Diesen Glauben haben wir vielleicht verloren. Die Skepsis gegenüber dem Körper aber ist geblieben. Immer wieder, heute mehr denn je, werden der Leib, seine Gier und seine Lust als etwas Gefährliches erkannt, das uns die Grenzen des Anstands und der Moral überschreiten lässt. Und in den modernen Debatten über die technisch möglichen Varianten der Lebensverlängerung bis hin zur Unsterblichkeit gibt es nicht nur die Hoffnung auf einen genetisch optimierten und durch künstliche Intelligenz angereicherten Menschen, der weder den Verlockungen noch den Verführungen des Leibes nachgeben muss, sondern auch die Vorstellung – vor allem im Silicon Valley –, dass es doch möglich sein müsste, den Geist zu retten, indem man das menschliche Gehirn digitalisiert und in einer Cloud abspeichert und so den störenden, langsamen, erschöpften, mangelhaften Körper zurücklassen kann.
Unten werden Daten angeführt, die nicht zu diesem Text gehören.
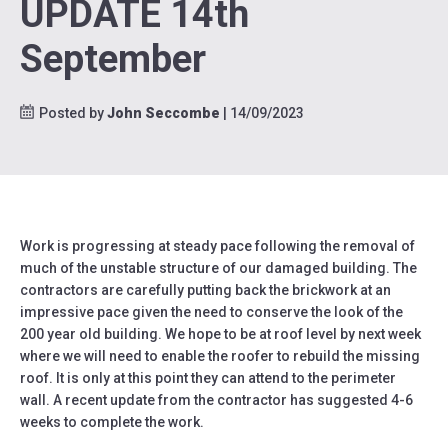
UPDATE 14th
September
Posted by
John Seccombe
| 14/09/2023
Work is progressing at steady pace following the removal of
much of the unstable structure of our damaged building. The
contractors are carefully putting back the brickwork at an
impressive pace given the need to conserve the look of the
200 year old building. We hope to be at roof level by next week
where we will need to enable the roofer to rebuild the missing
roof. It is only at this point they can attend to the perimeter
wall. A recent update from the contractor has suggested 4-6
weeks to complete the work.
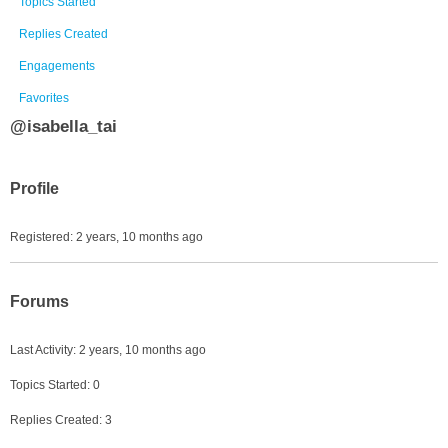
Topics Started
Replies Created
Engagements
Favorites
@isabella_tai
Profile
Registered: 2 years, 10 months ago
Forums
Last Activity: 2 years, 10 months ago
Topics Started: 0
Replies Created: 3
Auch das ist eine Form der Erlösung! Unschwer erkennen wir in dieser technischen Utopie den theologischen Gehalt der Motette in säkularisierter Gestalt. Das ewige Leben bleibt unser Traum, und dieser Traum ist begleitet vom Wissen, dass er nur erreichbar ist, wenn wir «nicht im Fleische wandeln».
Was aber, so muss man abschliessend fragen, was, wenn Fleisch und Geist, Lust und Ewigkeit sich ganz anders zueinander verhalten, als es die Theologie der Motette und ihre säkularisierten Spielarten nahelegen? Es war Friedrich Nietzsche, dieser späte Abkömmling und Renegat paulinischprotestantischen Denkens, der im Mitternachtslied seines «Zarathustra», das von Gustav Mahler und anderen Komponisten vertont wurde, zu einem wahrlich erschreckenden und doch auch befreienden Gedanken findet:
«O Mensch! Gib acht!
Was spricht die tiefe Mitternacht?
Ich schlief, ich schlief –,
Aus tiefem Traum bin ich erwacht: – Die Welt ist tief,
Und tiefer als der Tag gedacht. Tief ist ihr Weh –,
Lust – tiefer noch als Herzeleid: Weh spricht: Vergeh!
Doch alle Lust will Ewigkeit –,
– will tiefe, tiefe Ewigkeit!»
Die Welt ist tief. Die oberflächlichen Zuckungen des Fleisches sind nicht alles. Denn dieses selbst, das Organ unserer Lust, ist es auch, das nach Ewigkeit verlangt. Nur die Lust will Ewigkeit, nicht der Geist. Der Leib, und das wäre das antipaulinische Moment an Nietzsche, ist nicht tot um der Sünde willen, sondern um dieser Sünde willen – wenn Lust denn Sünde sein sollte – wollen wir die Ewigkeit, die Erlösung, die Gnade. Das Kirchenlied von Johann Franck ahnte etwas von diesem Zusammenhang: Jesu, meine Freude – das ist auch eine Freude, die wenigstens in Analogie zur Lust gedacht werden kann: Eine Anrufung eines Geliebten, eine Weide des Herzens, das bange nach dem Bräutigam verlangt. Wie immer wir es mit der Theologie des Fleisches halten: Es sind zumindest dessen Lusterfahrungen, die auch das Modell für jede himmlische Freude abgeben können. Und deshalb glauben die wahren Christen letztlich auch an die Auferstehung des Fleisches – nicht an die Unsterblichkeit der Seele.